Yesterday’s shooting was tragic on so many levels. The SPU community lost one of its own, and several students are beginning a recovery process that’s certain to be both physically and emotionally difficult. The nation was shown once again the senselessness and selfishness of mass violence, as well as the ineffectiveness of our gun laws. For many local students, it also represents a reality that is both devastating and unfair.
The specter of gun violence is no longer a vague, distant, looming thing. It’s literally at our gate. The appearance of a gunman at 10th and Union was a sobering reminder—as if we needed another—that this threat is real and immediate, and our classrooms will not necessarily keep us safe.
“Education is about creating the person who makes the choices.” This is what Professor Carol Kelly told my class just minutes before the public safety announcements flooded our inboxes. The classroom should be a haven where we can all learn to be our most realized selves—free of judgment, free of boundaries, and free of fear. As our liberty is increasingly threatened, our ability to reach our fullest humanity is threatened in tandem.

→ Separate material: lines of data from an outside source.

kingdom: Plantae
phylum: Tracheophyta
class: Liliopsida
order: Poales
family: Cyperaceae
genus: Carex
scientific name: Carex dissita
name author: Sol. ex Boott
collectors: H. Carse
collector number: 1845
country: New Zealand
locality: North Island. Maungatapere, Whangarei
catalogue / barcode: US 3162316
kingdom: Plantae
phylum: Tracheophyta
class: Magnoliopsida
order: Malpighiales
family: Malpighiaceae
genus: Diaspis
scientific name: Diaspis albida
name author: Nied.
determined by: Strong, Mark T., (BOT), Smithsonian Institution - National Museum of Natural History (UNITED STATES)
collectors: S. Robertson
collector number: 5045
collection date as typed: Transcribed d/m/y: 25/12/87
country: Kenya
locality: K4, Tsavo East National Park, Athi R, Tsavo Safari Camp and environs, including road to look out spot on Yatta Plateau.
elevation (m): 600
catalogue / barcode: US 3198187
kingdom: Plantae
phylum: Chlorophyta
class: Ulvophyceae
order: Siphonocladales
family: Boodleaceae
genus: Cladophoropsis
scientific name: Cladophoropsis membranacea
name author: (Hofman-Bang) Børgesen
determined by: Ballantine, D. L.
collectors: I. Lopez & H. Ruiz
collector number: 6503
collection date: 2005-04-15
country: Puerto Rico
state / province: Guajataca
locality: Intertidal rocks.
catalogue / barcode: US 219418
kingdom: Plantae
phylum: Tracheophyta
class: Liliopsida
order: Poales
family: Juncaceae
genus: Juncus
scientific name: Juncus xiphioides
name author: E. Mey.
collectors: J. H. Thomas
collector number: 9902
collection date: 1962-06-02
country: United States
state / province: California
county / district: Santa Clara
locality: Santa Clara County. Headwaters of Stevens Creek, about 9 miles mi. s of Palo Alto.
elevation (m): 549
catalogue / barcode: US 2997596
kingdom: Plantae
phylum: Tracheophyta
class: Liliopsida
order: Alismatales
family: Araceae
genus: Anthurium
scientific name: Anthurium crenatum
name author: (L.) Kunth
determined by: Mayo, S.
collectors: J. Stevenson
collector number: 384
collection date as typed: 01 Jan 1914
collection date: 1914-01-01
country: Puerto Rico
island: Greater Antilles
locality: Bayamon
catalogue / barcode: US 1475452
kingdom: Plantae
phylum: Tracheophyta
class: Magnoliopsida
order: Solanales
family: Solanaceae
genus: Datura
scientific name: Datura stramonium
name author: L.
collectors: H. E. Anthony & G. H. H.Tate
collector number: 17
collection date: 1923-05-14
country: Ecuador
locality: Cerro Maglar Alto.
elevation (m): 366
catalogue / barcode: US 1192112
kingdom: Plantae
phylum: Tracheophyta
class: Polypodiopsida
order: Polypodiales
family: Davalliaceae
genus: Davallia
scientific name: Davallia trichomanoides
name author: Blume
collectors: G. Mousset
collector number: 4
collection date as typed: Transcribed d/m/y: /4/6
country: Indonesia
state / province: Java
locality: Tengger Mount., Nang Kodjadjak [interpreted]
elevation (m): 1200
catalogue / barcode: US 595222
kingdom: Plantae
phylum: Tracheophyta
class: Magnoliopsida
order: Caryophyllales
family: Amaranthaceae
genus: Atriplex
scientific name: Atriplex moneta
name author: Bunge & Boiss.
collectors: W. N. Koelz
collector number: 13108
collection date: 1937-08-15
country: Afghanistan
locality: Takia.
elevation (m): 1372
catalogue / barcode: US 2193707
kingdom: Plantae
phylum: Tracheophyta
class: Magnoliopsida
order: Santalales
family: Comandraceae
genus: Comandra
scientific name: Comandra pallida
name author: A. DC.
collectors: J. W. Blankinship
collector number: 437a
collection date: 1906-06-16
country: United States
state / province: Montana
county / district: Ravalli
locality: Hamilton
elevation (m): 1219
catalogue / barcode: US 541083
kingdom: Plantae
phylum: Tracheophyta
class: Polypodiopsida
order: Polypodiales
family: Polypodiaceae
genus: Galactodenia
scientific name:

The entire city bears, and will continue to bear, a deep sadness in the days and weeks to come. We here at Seattle U mourn alongside SPU, for both the life and the collective innocence that was lost yesterday. As fellow students, we will all engage with this tragedy in our own complex ways. I would like to personally thank the students, faculty, and staff who organized Friday afternoon’s vigil at the chapel, which was a much-needed opportunity to not only to stand in solidarity with SPU, but to offer solace and support to one another as we try to make sense of the senseless. Let’s continue to do both.
Be kind to one another, and be well.